Fear #4: If I don’t have reconstruction, I’ll never feel like a “woman” again.
“There are many women of all ages who have chosen not to have reconstruction and are beautiful, sexy women,” Rakoff says. “I know several who were diagnosed in their 20s, married after breast cancer and had children. They and their partners feel they are lovely, wonderful “women.”
Fear #5: Reconstruction is a vanity decision — I should just be grateful my cancer is gone.
“Absolutely not,” Russell says. “This is all about doing everything you can to try to even out the chest wall, not only for physical appearance but to even out the weight on the chest and stop back problems.”
Following a mastectomy, Russell says women with large breasts “get very unbalanced. They start leaning in one direction.”
“The whole process of being treated for breast cancer is difficult enough,” Link says. “There’s no reason a woman shouldn’t try to feel good about herself at the end. There should be no guilt about trying to become as whole as possible.”
Fear #6: If my cancer comes back, it will be easier to detect if I don’t have reconstruction.
“Absolutely incorrect,” Russell says. “Women who get a recurrence on the skin, it looks like a mosquito bite in the skin.
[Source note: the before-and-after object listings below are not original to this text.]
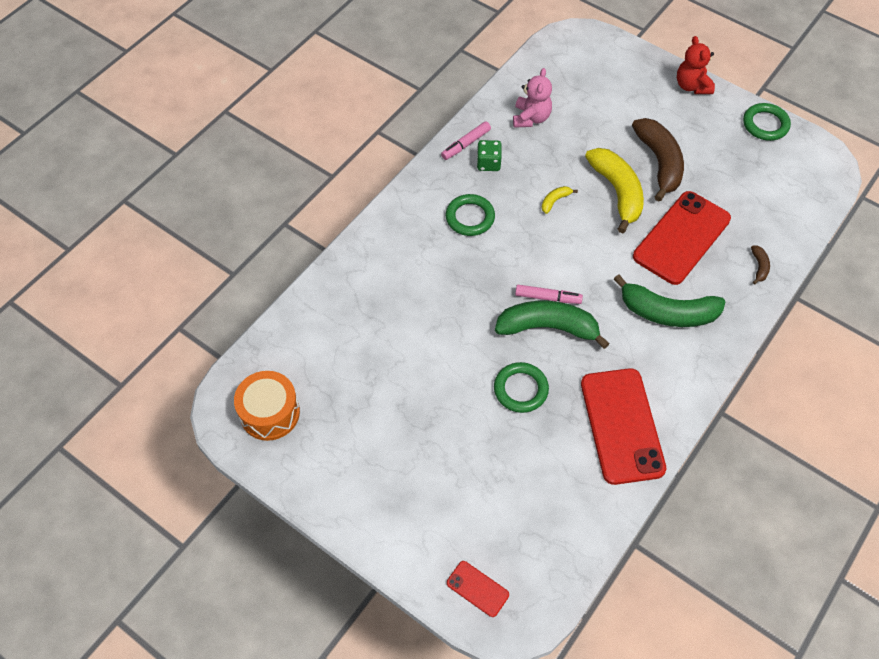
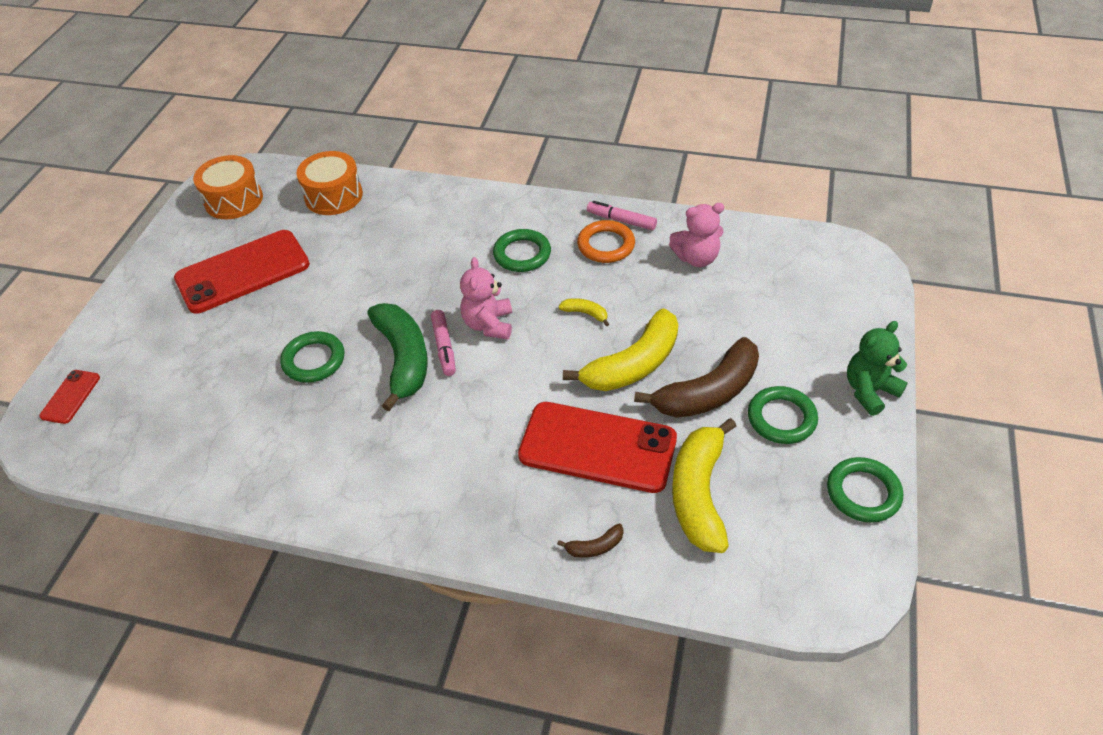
camera: 70 degrees right, 10 degrees down
(315, 329) = (333, 196): none -> orange drum
(488, 163) = (606, 245): green dice -> orange ring
(537, 262) = (488, 324): none -> pink teddy bear
(622, 425) = (293, 462): red phone -> red phone (243, 272)
(667, 312) = (472, 463): green banana -> none
(692, 86) = (869, 391): red teddy bear -> green teddy bear
(696, 136) = (781, 418): none -> green ring
(738, 200) = (699, 494): none -> yellow banana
It’s very, very easy to detect.”
“Local recurrences occur less than 10 percent of the time,” Link says. “When they reoccur, they are almost always on the surface.”
Fear #7: My partner won’t be as attracted to me if I don’t have reconstruction.
“I have a lot of patients who have not had reconstruction and they are still functioning normally sexually,” Russell says. “Many of them said the fact that they developed a life-threatening illness changed the relationship both emotionally and sexually. It was a wake-up call to the marriage. My advice is to know how you use your body sexually before you go into these surgeries.”
At the same time, Russell points out that the breast is a sexual organ. A mastectomy will deaden sexual stimulation in the skin over the removed breast. And getting a new “breast” from reconstructive surgery will not improve sexual stimulation, either.
“There is always an adjustment period after breast surgery, and discussions can help,” Rakoff says. “Many couples find it helpful to get professional counseling. Your partner should love you for who you are.”